___ Excerpt provided ___

Jack Bowen, head boys’ water polo coach at Menlo School, and members of the water polo team recently held a three-day swim and water polo clinic for members of the Boys and Girls Clubs of Redwood City, Menlo Park and East Palo Alto.
“I personally realized how fortunate I was to be a part of [Menlo School’s] program … and have this beautiful pool and this great opportunity to train and travel the state, and I wanted to do more than just continually have ourselves serving ourselves,” Bowen said.
The clinic, in its fourth year, combined aspects of swimming with water polo, teaching the children freestyle, breaststroke, and backstroke, as well as how to dribble, pass, and shoot in water polo.
Twenty-six children from the three Boys and Girls Clubs, all between the ages of 9 and 13, attended the clinic, which ran from June 24 to June 26.
Because some of the children, or “athletes” as Bowen always referred to them, had little experience in water, the clinic began with swimming basics and ended with the participants learning the skills and situations of a real water polo game.

___ Entries shown ___

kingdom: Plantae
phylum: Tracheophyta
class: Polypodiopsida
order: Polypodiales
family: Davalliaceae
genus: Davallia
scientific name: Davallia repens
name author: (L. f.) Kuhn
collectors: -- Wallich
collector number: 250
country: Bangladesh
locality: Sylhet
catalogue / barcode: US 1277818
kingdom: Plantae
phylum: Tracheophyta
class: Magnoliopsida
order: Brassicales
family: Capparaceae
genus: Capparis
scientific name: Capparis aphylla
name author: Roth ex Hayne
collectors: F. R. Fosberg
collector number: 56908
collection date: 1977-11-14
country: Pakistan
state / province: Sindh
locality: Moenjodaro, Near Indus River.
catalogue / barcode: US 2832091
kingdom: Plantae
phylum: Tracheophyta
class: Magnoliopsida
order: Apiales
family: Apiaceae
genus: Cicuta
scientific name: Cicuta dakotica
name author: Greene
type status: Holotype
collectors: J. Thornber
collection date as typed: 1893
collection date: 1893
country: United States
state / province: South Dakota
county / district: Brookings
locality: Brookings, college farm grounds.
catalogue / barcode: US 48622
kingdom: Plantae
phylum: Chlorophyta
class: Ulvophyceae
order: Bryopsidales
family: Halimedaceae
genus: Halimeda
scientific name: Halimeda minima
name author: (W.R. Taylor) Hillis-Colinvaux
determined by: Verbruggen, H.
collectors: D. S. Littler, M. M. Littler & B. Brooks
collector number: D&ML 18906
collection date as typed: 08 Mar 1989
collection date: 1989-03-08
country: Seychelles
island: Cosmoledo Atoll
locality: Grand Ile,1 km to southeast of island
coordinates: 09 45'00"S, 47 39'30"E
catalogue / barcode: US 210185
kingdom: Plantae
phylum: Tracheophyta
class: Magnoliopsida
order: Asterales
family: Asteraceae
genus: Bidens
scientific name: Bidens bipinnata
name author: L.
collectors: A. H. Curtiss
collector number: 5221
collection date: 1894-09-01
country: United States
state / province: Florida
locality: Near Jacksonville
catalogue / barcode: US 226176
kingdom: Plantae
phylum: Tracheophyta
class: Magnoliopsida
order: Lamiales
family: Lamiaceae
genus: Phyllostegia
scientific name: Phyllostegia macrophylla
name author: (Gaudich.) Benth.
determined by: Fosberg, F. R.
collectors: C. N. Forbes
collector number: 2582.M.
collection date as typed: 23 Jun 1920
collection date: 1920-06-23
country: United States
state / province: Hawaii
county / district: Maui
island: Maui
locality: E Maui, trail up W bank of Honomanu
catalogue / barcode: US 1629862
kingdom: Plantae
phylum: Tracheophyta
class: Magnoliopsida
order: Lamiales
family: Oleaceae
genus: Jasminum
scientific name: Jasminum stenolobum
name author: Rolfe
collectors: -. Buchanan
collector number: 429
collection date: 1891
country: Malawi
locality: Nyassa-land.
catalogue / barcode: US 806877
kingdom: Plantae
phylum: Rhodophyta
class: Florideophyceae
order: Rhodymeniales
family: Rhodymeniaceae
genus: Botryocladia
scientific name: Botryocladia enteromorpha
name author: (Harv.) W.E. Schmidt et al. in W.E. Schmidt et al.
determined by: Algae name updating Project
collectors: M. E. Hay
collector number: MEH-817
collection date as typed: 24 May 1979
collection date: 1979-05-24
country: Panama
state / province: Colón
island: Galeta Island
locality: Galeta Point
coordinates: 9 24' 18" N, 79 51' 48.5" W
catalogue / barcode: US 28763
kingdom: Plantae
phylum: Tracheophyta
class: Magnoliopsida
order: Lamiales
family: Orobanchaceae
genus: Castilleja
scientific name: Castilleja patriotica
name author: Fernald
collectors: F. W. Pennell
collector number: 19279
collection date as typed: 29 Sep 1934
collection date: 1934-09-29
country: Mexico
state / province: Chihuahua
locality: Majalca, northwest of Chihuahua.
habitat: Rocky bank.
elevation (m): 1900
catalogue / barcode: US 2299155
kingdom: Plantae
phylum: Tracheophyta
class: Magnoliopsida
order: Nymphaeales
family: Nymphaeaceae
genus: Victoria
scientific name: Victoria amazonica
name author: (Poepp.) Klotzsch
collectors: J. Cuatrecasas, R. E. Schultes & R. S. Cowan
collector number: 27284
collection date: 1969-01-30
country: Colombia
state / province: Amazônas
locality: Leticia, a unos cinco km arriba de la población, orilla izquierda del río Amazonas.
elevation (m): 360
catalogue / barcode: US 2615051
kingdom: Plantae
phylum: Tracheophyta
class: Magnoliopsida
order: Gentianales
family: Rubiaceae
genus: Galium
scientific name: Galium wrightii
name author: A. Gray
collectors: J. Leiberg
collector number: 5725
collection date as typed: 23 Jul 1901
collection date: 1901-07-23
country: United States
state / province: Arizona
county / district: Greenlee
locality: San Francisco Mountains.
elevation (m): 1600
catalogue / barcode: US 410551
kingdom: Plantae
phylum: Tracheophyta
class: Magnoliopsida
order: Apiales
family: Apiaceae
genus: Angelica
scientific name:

___

Apply what you read
A: Answer these from the water polo clinic text:
(i) How many children attended the clinic?
(ii) On what dates did the clinic run?
(iii) Which three swimming strokes were the children taught?
B: Continue the water polo clinic text from its last sentence.

Activity answers
A:
(i) Twenty-six children.
(ii) June 24 to June 26.
(iii) Freestyle, breaststroke, and backstroke.

B:
It was “really, really easy,” says Bowen, to get Menlo School players to volunteer to coach at the camp — unofficially named the “Be Your Best clinic” after the Menlo team’s motto. With all players volunteering, the clinic had a two-to-one athlete-to-coach ratio.
“These kids, their eyes light up when its time to go to water polo,” says Lailie Ibrahim, athletics director of the Boys and Girls Club of Redwood City. “We leave at around two o’clock to get [to the clinic], so by 1:30 or 1 o’clock, they’re like, ‘Hey when are we leaving, when are we leaving?'”
“I love water polo and this is an opportunity to share that love, while also helping the kids in the Boys and Girls Club,” said Scott Platshon, a Menlo School player and coach at the clinic.